Welcome to the forum.

As far as putting a snowblower into the service position, I've done that a few times but not with Ariens but most are basically the same.

Long as you have not overfilled the crankcase, don't go too far beyond vertical, and the gas tank is about 1/2 full or less (so it does not run out the tank filler, turn off the gas valve also if you have one) you should be ok as long as it's not an infinite period of time. Once I'm done with whatever reason I elevated it, I put it back horizontal. Another thing, personally I like to let it sit a while in the normal operating position so everything runs back to where it should before attempting to start the machine.

You could also check in the Ariens forum, there are a number of experts there that might have already discussed your drive issue.

Good luck.


----------



## Shryp (Jan 1, 2011)

Another thing you could do is remove the fuel cap and stick a piece of plastic bag under it. This should seal the vent. To drain it you can use a piece of hose to siphon, a pump made for that, a cheap turkey baster or anything else you might have around.

For the wheel lock I am not familiar with the new ones at all. The older ones just had a pin on the rim and those would sometimes rust and get dried out or dirty.


----------



## slim (Jan 26, 2014)

*remote wheel lock*

Before you adjust it is easier to do if you take off the cover and look as it is attached to a spring and hard to tell when the slack is out. It is pretty obvious how it works. Mine was more than adjustment it needed to be cleaned and lubed. Careful not to get cleaning or lube down in. It works like a pen. They call it a clicker. Adjustment can not be too loose or too tight it's kind of fussy. The other thing is that it helps to wiggle the machine back and forth at the top of the throw. Here is a link to view its opperation






I also made sure it was in two wheel position as I closed as I never use the one wheel position.


----------



## tommytuttle (Jan 13, 2017)

I'm trying to figure out how to fix my drive on the snowblower. It seems to work in reverse, but in forward the left wheel does not drive. I've lubricated the mechanism and adjusted the tention on the cable. 
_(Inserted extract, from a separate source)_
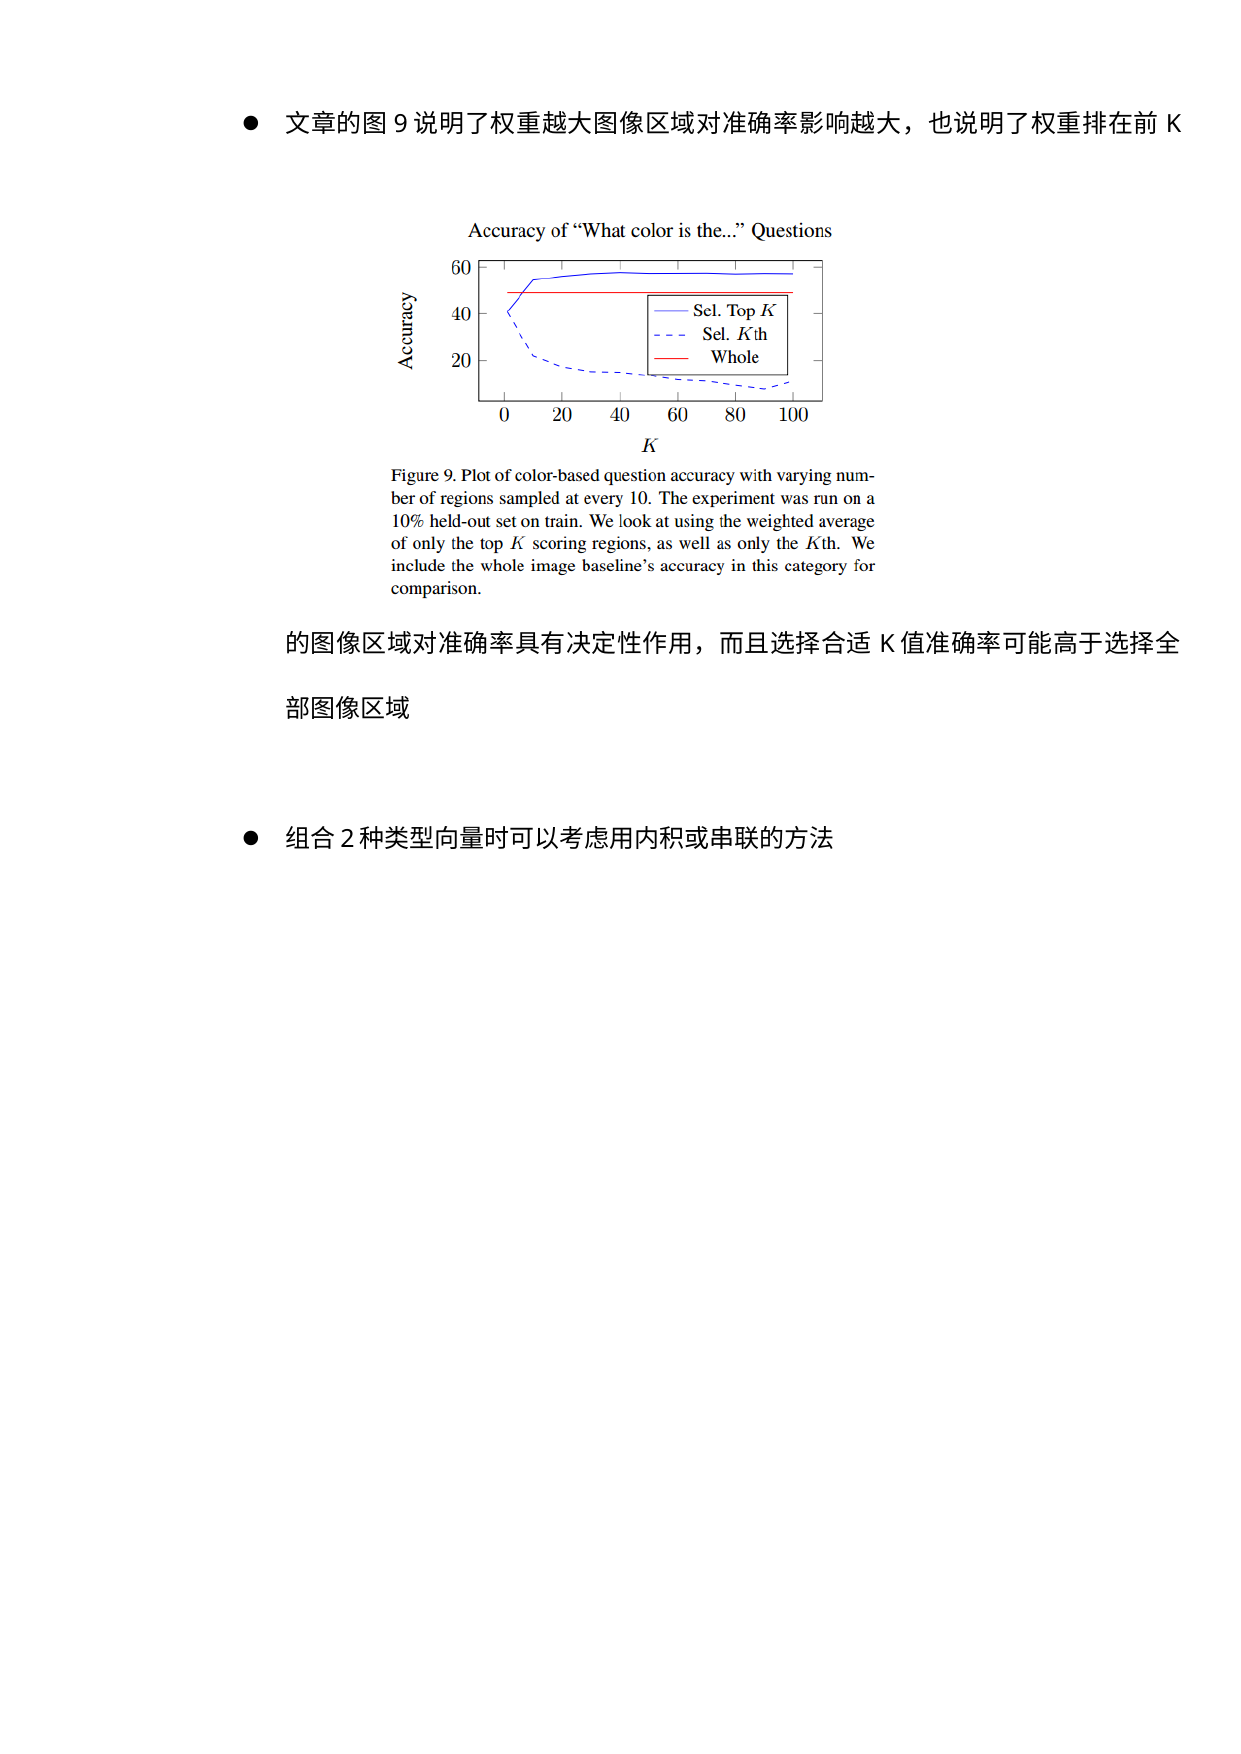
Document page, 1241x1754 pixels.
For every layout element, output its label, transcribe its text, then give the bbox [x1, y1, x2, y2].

It seems asthough a pin or something is gone in the axel and there is no connection between the gear for the drive and the axel shaft? although it is working in reverse.

11528Le... bought it used so I don't know how old it is. 


If the blower is in the service mode with the trigger thing unlocked so the cog is ingauged, shouldn't it spin both wheels in the air?


----------



## sullfam1 (Jan 10, 2016)

My snowblower Ariens ST11518LE is having the same issue. The remote wheel lock sometimes engages and sometimes it slips out. WOndering if it could be the spring. Also, what does everybody use to lube this area?

Thanks,

Marty


----------